▸ SUPPLIED RECORDS:
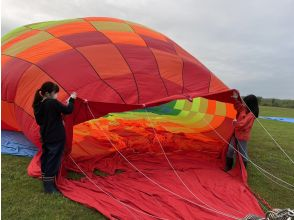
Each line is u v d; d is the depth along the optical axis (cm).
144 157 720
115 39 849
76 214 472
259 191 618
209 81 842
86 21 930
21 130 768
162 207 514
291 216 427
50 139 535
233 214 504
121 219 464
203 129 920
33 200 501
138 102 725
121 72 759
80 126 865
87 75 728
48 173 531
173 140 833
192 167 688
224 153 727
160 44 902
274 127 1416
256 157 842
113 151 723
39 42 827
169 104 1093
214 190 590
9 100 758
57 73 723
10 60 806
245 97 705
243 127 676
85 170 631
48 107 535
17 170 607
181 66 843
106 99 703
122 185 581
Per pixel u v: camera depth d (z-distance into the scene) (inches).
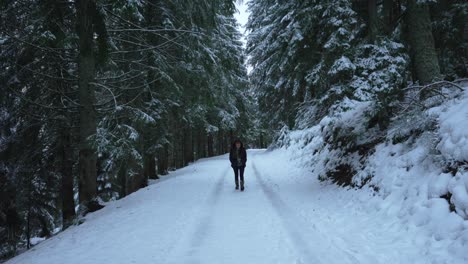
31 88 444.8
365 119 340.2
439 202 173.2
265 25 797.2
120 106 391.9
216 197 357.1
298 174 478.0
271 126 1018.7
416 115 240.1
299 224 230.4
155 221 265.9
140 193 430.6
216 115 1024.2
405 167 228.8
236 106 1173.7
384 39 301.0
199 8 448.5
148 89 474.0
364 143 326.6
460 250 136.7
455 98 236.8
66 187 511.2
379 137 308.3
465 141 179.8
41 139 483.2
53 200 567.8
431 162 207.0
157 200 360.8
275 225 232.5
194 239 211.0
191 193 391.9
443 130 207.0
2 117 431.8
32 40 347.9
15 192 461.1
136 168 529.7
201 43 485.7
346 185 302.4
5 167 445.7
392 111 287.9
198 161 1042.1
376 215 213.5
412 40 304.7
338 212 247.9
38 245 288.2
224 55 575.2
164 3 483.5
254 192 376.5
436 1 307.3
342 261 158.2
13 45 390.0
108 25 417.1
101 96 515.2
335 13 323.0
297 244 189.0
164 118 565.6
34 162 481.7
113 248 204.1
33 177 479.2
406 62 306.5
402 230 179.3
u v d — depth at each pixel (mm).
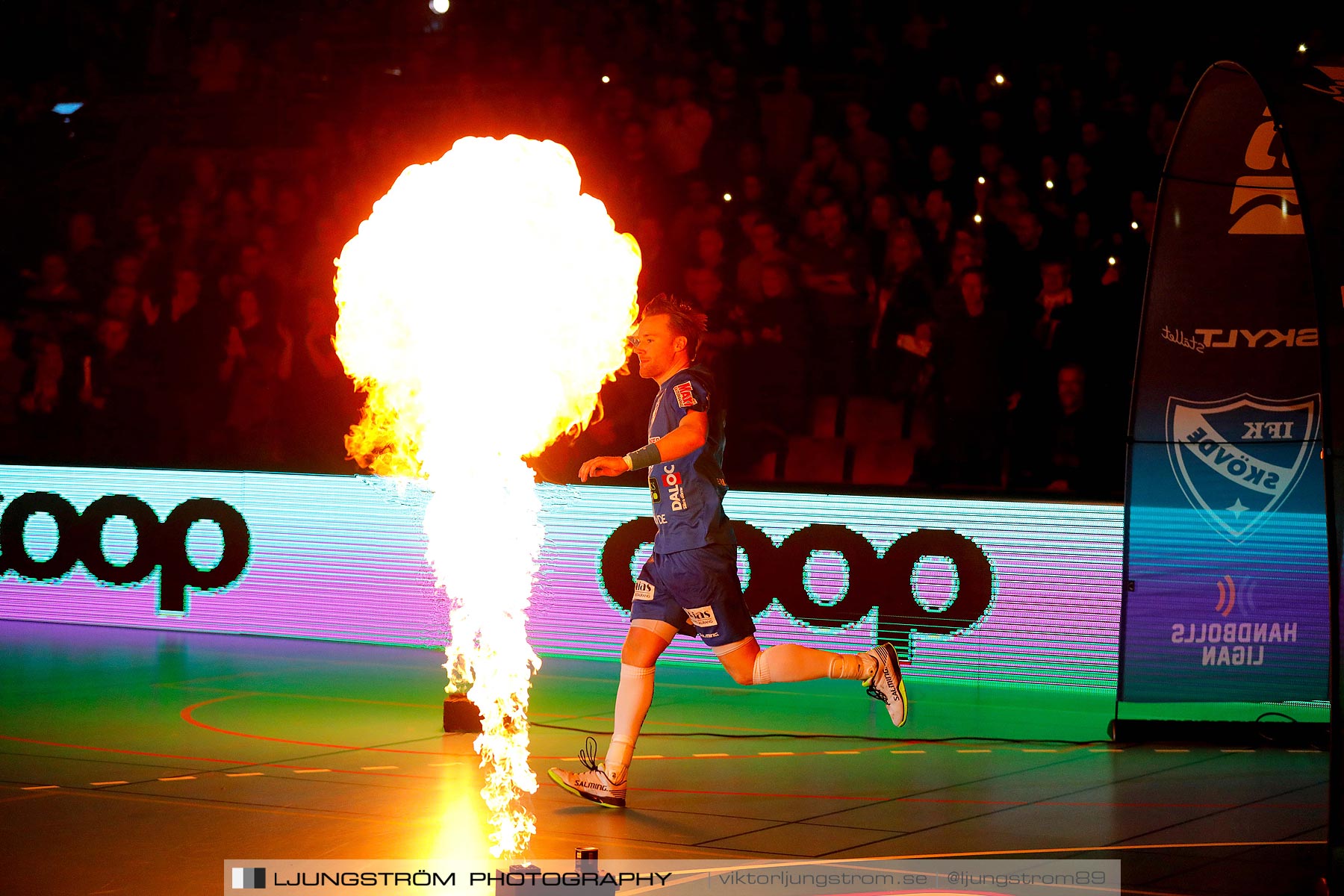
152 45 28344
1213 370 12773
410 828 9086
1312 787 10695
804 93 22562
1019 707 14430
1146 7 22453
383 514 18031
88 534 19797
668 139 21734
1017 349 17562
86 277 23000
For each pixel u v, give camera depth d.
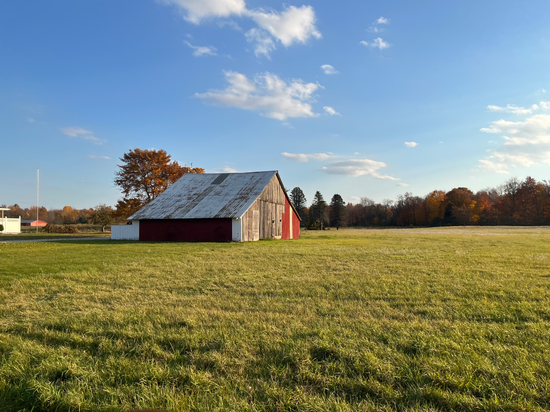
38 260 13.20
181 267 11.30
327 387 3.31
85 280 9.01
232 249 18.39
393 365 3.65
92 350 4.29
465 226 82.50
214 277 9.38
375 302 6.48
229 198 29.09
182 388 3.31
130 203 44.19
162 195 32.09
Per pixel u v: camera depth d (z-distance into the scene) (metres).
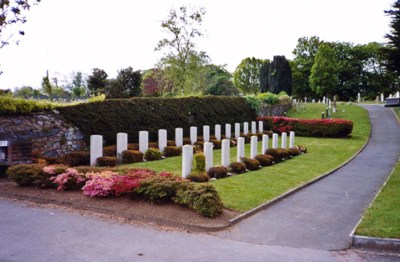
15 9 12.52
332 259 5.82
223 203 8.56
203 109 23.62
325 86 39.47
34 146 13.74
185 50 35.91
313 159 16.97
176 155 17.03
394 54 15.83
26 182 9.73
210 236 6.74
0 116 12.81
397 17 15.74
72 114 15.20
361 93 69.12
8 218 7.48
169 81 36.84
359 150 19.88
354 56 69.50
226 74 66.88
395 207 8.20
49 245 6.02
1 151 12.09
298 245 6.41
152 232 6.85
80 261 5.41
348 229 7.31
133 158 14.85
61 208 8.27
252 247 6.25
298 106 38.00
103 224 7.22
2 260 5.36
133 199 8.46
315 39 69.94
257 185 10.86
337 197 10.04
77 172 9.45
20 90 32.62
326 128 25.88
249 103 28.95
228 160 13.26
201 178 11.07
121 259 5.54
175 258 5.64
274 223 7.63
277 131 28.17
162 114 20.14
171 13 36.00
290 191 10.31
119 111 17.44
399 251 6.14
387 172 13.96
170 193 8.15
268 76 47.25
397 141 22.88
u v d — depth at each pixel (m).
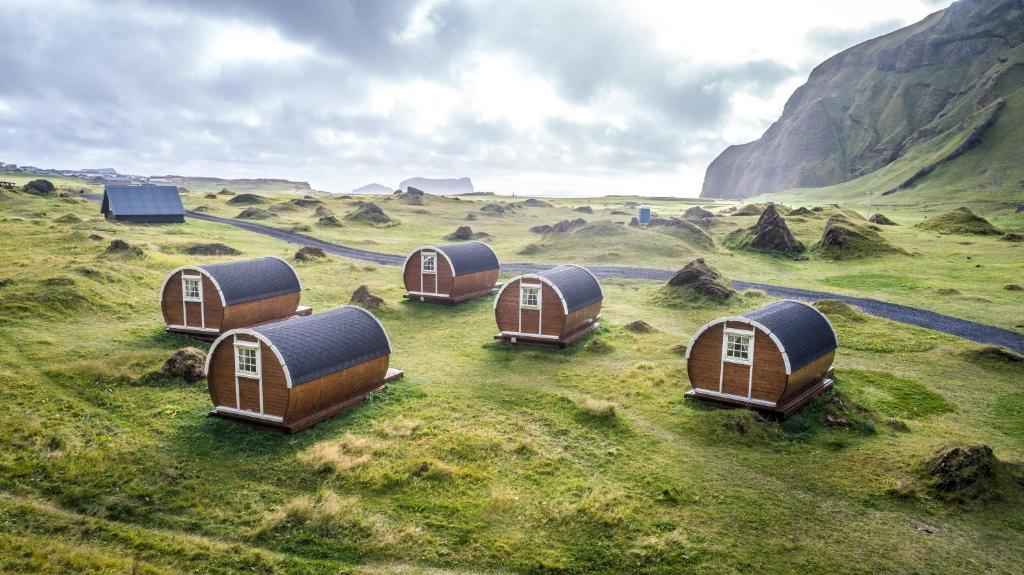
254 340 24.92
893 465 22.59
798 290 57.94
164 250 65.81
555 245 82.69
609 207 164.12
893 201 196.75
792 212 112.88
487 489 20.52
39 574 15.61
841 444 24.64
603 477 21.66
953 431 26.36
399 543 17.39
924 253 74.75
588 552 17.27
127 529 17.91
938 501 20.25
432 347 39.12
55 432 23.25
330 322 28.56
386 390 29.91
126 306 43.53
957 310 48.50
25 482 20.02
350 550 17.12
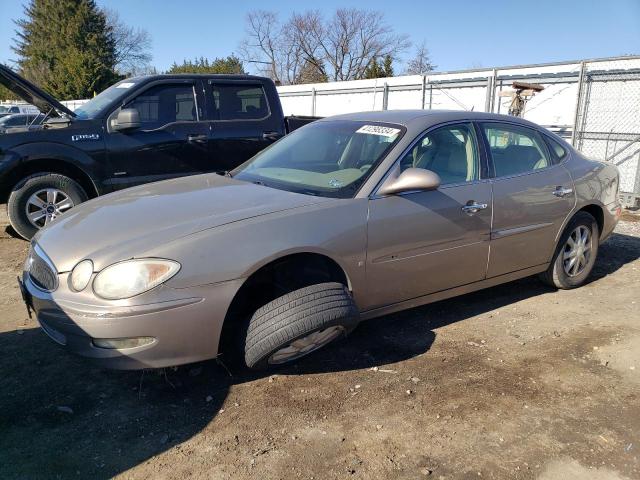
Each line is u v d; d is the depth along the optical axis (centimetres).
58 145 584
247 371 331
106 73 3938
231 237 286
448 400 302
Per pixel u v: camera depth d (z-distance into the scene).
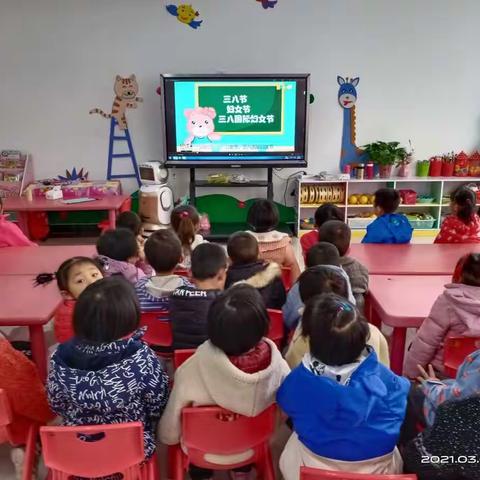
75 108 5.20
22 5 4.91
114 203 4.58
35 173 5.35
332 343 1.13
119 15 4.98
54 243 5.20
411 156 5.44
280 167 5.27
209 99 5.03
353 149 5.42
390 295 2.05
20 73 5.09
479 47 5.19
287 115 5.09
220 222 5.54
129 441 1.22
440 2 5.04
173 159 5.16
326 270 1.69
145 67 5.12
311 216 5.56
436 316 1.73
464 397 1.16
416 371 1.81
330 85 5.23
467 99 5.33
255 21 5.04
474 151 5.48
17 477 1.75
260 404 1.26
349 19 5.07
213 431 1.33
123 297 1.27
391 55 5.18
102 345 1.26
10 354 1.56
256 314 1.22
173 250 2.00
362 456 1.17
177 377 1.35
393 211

▸ WHAT IS EXPECTED:
Return every line from the entries that holds the string "into".

▸ ANSWER SPACE:
Per pixel u v: camera depth d (z-distance into the scene) (inches).
Per pixel u v: camera depth d (z-distance into the scene) (metres).
Per pixel u v: camera depth d (z-distance into the scene).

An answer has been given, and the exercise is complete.